> _Problem_: Comb the records below for the string "xương" and copy each line where it turns up.

(Transcribed page contents)
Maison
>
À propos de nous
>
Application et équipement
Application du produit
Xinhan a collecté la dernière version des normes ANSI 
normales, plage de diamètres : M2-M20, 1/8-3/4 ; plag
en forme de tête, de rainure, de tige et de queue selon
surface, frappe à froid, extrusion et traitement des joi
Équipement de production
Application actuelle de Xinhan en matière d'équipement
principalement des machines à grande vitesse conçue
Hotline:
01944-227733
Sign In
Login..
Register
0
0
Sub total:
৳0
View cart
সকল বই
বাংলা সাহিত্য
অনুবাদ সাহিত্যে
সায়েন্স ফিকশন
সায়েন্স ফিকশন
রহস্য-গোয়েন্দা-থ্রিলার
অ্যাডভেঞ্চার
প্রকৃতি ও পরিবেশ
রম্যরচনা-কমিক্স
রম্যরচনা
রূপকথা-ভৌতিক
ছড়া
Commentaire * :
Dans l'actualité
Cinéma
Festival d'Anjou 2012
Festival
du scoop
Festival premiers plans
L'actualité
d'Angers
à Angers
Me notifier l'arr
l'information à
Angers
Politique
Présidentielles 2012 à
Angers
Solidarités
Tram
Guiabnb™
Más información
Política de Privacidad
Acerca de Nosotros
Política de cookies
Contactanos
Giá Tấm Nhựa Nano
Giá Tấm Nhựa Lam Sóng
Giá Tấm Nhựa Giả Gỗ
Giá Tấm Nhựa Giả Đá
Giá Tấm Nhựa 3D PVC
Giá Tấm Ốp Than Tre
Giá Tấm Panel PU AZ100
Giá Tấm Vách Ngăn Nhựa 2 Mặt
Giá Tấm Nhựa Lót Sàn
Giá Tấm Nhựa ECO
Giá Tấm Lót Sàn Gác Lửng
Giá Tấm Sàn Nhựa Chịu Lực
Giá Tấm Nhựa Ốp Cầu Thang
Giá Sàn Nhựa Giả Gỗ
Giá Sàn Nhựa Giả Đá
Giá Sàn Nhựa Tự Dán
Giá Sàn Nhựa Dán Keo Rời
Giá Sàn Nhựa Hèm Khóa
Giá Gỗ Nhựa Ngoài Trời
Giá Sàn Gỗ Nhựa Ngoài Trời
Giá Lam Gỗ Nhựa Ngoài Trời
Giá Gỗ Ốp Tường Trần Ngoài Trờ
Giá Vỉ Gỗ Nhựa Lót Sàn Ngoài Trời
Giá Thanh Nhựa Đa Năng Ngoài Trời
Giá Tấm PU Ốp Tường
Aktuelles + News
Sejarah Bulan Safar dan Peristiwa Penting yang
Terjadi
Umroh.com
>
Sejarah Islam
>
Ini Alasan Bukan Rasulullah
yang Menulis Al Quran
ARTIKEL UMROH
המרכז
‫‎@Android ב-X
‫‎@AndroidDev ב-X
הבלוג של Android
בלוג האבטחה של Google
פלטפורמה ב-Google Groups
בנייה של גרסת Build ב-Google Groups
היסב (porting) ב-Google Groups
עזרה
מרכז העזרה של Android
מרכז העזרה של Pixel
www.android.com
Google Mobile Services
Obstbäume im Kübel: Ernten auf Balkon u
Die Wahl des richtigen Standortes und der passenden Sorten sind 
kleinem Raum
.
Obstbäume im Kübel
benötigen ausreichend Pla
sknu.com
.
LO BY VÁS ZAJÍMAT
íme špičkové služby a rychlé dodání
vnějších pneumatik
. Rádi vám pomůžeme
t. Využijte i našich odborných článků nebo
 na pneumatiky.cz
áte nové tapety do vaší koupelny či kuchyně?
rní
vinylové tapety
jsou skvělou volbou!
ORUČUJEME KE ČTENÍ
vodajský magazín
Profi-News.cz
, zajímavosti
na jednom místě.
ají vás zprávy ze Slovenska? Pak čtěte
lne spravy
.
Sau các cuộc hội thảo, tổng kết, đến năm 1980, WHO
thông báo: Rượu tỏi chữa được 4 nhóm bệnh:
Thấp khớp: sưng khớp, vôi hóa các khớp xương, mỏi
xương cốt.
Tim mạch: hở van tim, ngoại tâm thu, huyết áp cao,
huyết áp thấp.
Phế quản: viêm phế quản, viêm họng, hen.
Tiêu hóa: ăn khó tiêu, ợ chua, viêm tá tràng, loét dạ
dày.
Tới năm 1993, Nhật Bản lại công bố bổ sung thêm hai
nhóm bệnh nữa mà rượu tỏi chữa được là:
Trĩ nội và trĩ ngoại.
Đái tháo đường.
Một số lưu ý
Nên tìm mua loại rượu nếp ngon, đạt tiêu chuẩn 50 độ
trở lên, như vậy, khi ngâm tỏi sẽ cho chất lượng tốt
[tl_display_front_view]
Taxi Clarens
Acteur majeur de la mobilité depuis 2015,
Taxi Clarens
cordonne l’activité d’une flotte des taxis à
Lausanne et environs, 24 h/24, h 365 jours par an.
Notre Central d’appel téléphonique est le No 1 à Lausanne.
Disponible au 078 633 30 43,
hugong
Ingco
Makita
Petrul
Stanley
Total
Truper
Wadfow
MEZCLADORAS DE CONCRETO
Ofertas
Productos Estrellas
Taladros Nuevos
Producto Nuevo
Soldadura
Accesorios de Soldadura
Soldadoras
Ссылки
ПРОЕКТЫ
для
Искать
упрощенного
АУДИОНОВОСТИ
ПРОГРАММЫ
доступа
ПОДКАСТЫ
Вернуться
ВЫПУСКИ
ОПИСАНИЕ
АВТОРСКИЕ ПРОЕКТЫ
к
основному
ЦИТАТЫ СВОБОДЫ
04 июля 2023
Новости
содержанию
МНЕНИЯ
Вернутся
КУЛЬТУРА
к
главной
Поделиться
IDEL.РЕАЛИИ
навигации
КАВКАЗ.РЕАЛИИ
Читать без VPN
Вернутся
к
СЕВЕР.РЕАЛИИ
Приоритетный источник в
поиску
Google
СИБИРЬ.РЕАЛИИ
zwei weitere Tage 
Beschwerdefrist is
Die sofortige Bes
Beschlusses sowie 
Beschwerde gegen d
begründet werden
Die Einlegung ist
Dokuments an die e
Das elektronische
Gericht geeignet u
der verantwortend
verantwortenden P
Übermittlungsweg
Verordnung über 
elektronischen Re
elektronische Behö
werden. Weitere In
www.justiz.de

> _Answer section_:
Thấp khớp: sưng khớp, vôi hóa các khớp xương, mỏi
xương cốt.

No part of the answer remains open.